[Records from a data source]
▼

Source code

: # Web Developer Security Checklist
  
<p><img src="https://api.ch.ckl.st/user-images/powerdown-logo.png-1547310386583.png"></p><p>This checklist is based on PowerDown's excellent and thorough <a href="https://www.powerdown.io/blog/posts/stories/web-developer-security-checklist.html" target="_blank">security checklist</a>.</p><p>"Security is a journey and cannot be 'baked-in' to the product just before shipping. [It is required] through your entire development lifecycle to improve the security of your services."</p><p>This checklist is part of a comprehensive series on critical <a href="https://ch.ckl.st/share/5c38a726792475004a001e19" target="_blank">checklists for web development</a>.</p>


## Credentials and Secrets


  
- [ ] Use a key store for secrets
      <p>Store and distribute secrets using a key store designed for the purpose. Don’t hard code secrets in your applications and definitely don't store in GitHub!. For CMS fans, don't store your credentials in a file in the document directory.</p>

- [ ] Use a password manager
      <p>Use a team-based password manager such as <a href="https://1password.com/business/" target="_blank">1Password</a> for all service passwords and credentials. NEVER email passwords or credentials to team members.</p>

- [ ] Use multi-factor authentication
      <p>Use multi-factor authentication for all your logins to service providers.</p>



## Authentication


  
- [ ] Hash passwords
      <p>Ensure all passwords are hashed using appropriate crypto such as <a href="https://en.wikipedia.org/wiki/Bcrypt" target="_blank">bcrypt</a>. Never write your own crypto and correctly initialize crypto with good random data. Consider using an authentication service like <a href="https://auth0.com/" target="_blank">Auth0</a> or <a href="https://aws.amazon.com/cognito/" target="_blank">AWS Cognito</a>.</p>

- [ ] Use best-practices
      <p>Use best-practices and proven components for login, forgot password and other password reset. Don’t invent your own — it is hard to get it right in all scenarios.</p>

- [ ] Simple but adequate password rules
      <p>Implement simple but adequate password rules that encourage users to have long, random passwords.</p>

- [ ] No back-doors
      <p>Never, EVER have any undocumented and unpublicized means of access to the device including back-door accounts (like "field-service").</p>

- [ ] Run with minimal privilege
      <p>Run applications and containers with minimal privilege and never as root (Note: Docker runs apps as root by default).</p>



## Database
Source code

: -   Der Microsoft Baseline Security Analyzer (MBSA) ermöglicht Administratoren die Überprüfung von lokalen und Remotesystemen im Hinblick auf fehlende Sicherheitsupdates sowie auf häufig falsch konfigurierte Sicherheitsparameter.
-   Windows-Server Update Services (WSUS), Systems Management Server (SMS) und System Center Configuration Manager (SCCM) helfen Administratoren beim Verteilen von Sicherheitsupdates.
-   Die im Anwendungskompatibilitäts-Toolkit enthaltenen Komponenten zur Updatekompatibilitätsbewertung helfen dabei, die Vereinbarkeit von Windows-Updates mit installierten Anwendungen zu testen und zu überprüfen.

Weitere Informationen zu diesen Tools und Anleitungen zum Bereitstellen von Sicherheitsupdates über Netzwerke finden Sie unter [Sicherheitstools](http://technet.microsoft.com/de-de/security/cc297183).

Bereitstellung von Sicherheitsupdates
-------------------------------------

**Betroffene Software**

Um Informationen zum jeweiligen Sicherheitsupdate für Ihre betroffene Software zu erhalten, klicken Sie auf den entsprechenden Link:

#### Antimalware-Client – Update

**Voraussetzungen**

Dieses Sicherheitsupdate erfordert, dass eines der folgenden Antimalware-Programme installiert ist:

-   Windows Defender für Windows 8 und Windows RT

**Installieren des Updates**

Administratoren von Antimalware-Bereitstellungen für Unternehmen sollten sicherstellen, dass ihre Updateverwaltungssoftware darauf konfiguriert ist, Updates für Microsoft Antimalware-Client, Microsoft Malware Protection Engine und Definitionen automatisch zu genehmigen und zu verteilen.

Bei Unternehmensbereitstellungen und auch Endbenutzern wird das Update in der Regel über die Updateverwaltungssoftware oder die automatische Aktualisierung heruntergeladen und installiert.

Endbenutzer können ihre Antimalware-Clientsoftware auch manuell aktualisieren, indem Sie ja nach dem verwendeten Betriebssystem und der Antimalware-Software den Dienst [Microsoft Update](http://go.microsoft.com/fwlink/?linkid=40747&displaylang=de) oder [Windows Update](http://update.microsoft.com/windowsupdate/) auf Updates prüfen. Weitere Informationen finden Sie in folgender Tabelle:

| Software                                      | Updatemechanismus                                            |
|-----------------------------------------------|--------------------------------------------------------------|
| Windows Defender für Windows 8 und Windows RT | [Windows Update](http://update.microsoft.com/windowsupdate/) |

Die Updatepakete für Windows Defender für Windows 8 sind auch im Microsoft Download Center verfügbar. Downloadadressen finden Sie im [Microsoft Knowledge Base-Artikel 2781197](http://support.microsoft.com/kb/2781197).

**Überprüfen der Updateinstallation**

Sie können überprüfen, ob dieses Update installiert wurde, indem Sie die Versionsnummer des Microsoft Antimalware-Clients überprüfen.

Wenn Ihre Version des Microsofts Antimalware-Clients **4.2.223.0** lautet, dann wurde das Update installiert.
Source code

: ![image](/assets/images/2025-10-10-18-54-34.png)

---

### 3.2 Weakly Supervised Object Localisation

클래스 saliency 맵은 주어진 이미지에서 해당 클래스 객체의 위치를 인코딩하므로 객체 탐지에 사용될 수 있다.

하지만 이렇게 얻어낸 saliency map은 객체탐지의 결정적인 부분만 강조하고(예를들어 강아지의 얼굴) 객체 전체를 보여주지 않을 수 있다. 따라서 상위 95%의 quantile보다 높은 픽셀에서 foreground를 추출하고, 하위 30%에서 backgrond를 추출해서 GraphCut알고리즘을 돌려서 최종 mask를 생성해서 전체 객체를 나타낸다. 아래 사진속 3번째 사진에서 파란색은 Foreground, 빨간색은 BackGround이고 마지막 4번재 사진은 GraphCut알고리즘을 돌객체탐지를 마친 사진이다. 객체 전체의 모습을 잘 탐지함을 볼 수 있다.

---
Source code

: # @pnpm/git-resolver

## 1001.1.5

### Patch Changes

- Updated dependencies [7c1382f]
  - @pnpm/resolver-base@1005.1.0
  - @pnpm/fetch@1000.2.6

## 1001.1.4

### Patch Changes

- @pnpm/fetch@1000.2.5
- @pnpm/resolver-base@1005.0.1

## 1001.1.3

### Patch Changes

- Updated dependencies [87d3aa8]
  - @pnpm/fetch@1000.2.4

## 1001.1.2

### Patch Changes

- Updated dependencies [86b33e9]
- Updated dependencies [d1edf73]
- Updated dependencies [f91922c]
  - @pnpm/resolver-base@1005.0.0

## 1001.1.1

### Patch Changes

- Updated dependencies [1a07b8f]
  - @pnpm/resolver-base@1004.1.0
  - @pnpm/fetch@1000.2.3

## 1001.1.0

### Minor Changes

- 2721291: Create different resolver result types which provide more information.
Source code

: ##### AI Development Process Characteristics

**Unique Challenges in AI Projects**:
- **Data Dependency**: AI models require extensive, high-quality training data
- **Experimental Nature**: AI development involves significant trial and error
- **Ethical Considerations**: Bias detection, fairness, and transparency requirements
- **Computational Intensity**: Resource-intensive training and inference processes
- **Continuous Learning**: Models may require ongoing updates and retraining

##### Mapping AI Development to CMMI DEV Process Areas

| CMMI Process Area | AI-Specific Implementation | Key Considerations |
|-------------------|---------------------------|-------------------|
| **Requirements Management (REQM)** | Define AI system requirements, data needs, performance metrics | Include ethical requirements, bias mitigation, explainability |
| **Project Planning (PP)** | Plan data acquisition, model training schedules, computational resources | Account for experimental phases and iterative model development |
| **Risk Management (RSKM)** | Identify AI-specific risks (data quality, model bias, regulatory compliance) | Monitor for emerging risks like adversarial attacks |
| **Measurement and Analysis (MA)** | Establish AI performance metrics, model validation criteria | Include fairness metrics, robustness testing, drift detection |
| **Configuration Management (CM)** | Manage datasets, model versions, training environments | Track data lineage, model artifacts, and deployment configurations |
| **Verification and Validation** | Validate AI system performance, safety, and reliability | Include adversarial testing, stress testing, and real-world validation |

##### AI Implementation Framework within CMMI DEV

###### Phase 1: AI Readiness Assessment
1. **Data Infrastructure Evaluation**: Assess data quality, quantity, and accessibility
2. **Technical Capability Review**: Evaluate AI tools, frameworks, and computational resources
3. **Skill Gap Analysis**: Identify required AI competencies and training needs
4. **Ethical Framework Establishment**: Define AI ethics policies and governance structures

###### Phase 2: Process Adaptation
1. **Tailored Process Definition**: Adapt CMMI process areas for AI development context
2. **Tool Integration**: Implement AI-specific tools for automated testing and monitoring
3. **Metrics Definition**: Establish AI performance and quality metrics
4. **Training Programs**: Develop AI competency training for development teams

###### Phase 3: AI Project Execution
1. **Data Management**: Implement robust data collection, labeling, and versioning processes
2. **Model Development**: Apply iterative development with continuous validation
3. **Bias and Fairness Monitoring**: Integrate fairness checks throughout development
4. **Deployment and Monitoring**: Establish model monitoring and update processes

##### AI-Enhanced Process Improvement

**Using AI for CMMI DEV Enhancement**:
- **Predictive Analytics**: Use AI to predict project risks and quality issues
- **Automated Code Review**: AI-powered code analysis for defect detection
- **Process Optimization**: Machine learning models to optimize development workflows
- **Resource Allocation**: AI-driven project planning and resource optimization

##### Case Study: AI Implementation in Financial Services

▲

| Work request |
Copy out, word for word, the part of the data that opens with the line containing "## 1001.1.2" and closes with the line containing "##### Mapping AI", including both of those lines.

| Response to the task |
## 1001.1.2

### Patch Changes

- Updated dependencies [86b33e9]
- Updated dependencies [d1edf73]
- Updated dependencies [f91922c]
  - @pnpm/resolver-base@1005.0.0

## 1001.1.1

### Patch Changes

- Updated dependencies [1a07b8f]
  - @pnpm/resolver-base@1004.1.0
  - @pnpm/fetch@1000.2.3

## 1001.1.0

### Minor Changes

- 2721291: Create different resolver result types which provide more information.
Source code

: ##### AI Development Process Characteristics

**Unique Challenges in AI Projects**:
- **Data Dependency**: AI models require extensive, high-quality training data
- **Experimental Nature**: AI development involves significant trial and error
- **Ethical Considerations**: Bias detection, fairness, and transparency requirements
- **Computational Intensity**: Resource-intensive training and inference processes
- **Continuous Learning**: Models may require ongoing updates and retraining

##### Mapping AI Development to CMMI DEV Process Areas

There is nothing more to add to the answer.